Kendimi oldukça arada sıkışmış
hissediyordum. Doktorlarıma ve söylediklerine güveniyor ve dışarıdan hap
ve/veya şurup şeklinde vitamin alma işine içsel sesim karşı çıkıyor ancak
kızımın sürekli ateşlenmesine ve her beta olduğunda antibiyotik kullanmasına
üzülüyor, yaptıklarımı meşru kılmaya iyi bir anne olduğumu, çocuğumun sağlığını
herkesten çok düşündüğüm konusunda insanları ikna etmeye çalışıyordum, şimdi
dönüp olan biteni düşündüğümde. Ancak herşey ve kızımın gelişimi oldukça
normaldi.
Kendi naçizane gözlemim, bu vitamin kullandırma
konusunda eski jenerasyon doktor ve eczacıların daha şüpheci davrandıkları,
yeni nesilin ise çok da riskli görmediği idi.
Çalışan bir anneyim, büyükşehirde yaşıyorum
(çocukların sürekli AVMlere götürüldüğü her türlü katmerleşmiş mutasyona
uğramış mikroplarla karşılaştırıldığını saymıyorum bile).
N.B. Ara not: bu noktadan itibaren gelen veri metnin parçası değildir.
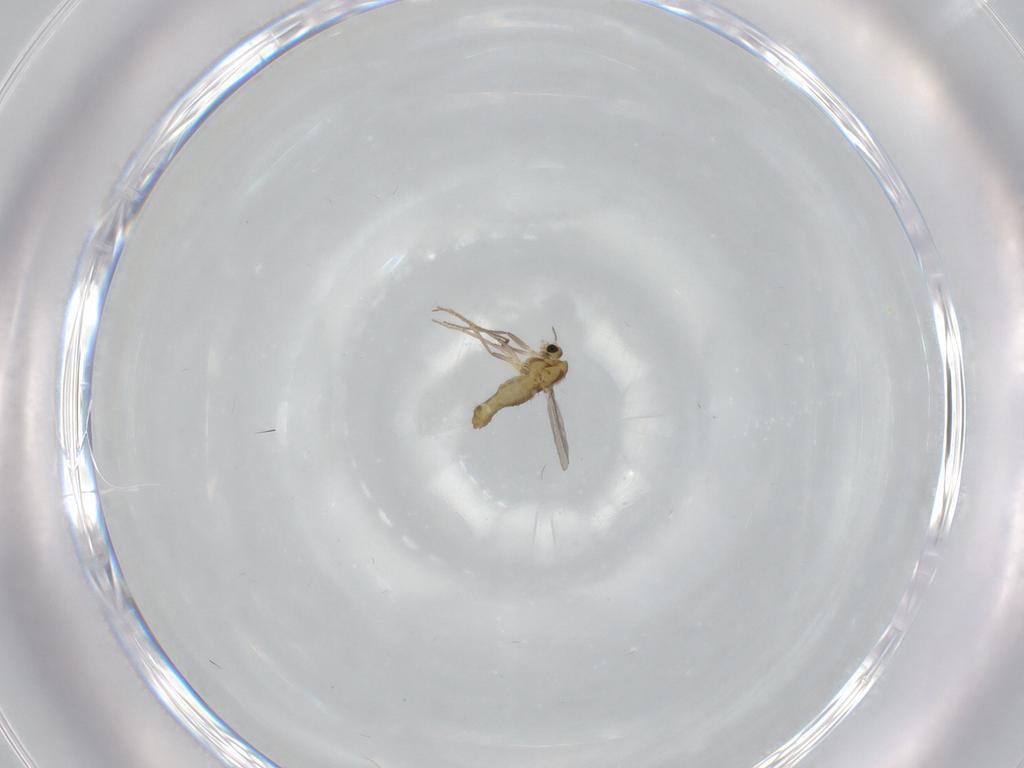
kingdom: Animalia
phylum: Arthropoda
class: Insecta
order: Diptera
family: Chironomidae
Kızım her
hastalandığında en azından ilk birkaç gün izin alarak ateşi düşene toparlanana
kadar bakıyor, sonra da ya kreşine gönderiyor ya da bir iki gün daha dinlensin
diye babaannesine gönderiyordum. Kızım her hastalandığında şanslı değilsek biz
de hastalanıyorduk. Ona vitamin vermeyen ben kendim için D vitamini ve
B12 takviyesi alıyor, kızım gibi besleniyor, zencefiller zerdeçallar
yiyor hastalanmamın önüne geçemiyordum.
Kısacası, o yorgun... ben yorgun...
eşim yorgun... Hepimiz onun bağışıklığının güçlenmesini sabırla bekliyorduk.
Birgün kızım yine ateşlendi ama eşim de ben de işte oldukça yoğunuz mümkün
değil izin alamayız, kızımı da o gün için zar zor bırakabildim babaannesine.
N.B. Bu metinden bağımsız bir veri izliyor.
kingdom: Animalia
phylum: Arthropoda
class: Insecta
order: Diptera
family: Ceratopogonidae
Herkesin yaşamı kendi işi vardı, bir şekilde bunu da öğrenmem gerekiyordu. İzin
mi yoksa rapor mu alsam ne yapsam diye düşündüğümü ve darlandığımı
çok net hatırlıyorum. O ara tepem attı. Tüm olana bitene saydırdığımı ve
başlıkta geçen vitamin çekirdek aile ve yalnızlık kurgusu üzerinde oldukça
düşündüğümü hatırlıyorum.
Sanırım eskiden büyük aileler
halinde yaşanırdı ya da anneler çoğunlukla ev hanımıydı. Çocuk hastalandığında
bir an önce ayağa kalksın diye vitaminler verilmez akla vitamin bile gelmezdi.
Çocuk evde yatar, iyi beslenir, dinlenir, toparlanır iyileşince de tekrardan
okuluna giderdi.
Bugünlerde hepimiz bir nevi at gibi
olmalıyız, hemen ayağa kalkmalıyız, çocuklarımızın uzun süreli hasta olma
lüksleri yok; bizim onlara bakma ve hasta olma lüksümüz yok. Sistem, iş ve
özlük haklarımız bizden bunu talep ediyor. Çekirdek aileyiz ve bir nevi
yalnızız. Herkes iyi olmalı, işine okuluna en kısa sürede dönmeli. İşte bu
minvalde vitaminler işin içine giriyor. Hasta olmamak
ve çocuklarımızın hasta olmaması için bahar geçişlerinde öncesinde
sonrasında ama hep bir şekilde düzenli olarak vitamin almamız için zorluyor
yaşamımız. Buna ikna olmuş yüzbinlerce aile var, senin vitamin vermek
istemeyişin ise bir şekilde garip karşılanıyor günümüz Türkiyesinde.
Vitamin vermeden çokça hastalanarak
çokça yorularak gündelik yaşam konforumuzu yitirerek, iş ile ev arasında
bölünerek bir yılı geride bıraktık gibi. Kızımın bağışıklığının bir nebze
güçlendiğini umuyor, gelecek yılı düşünüyorum.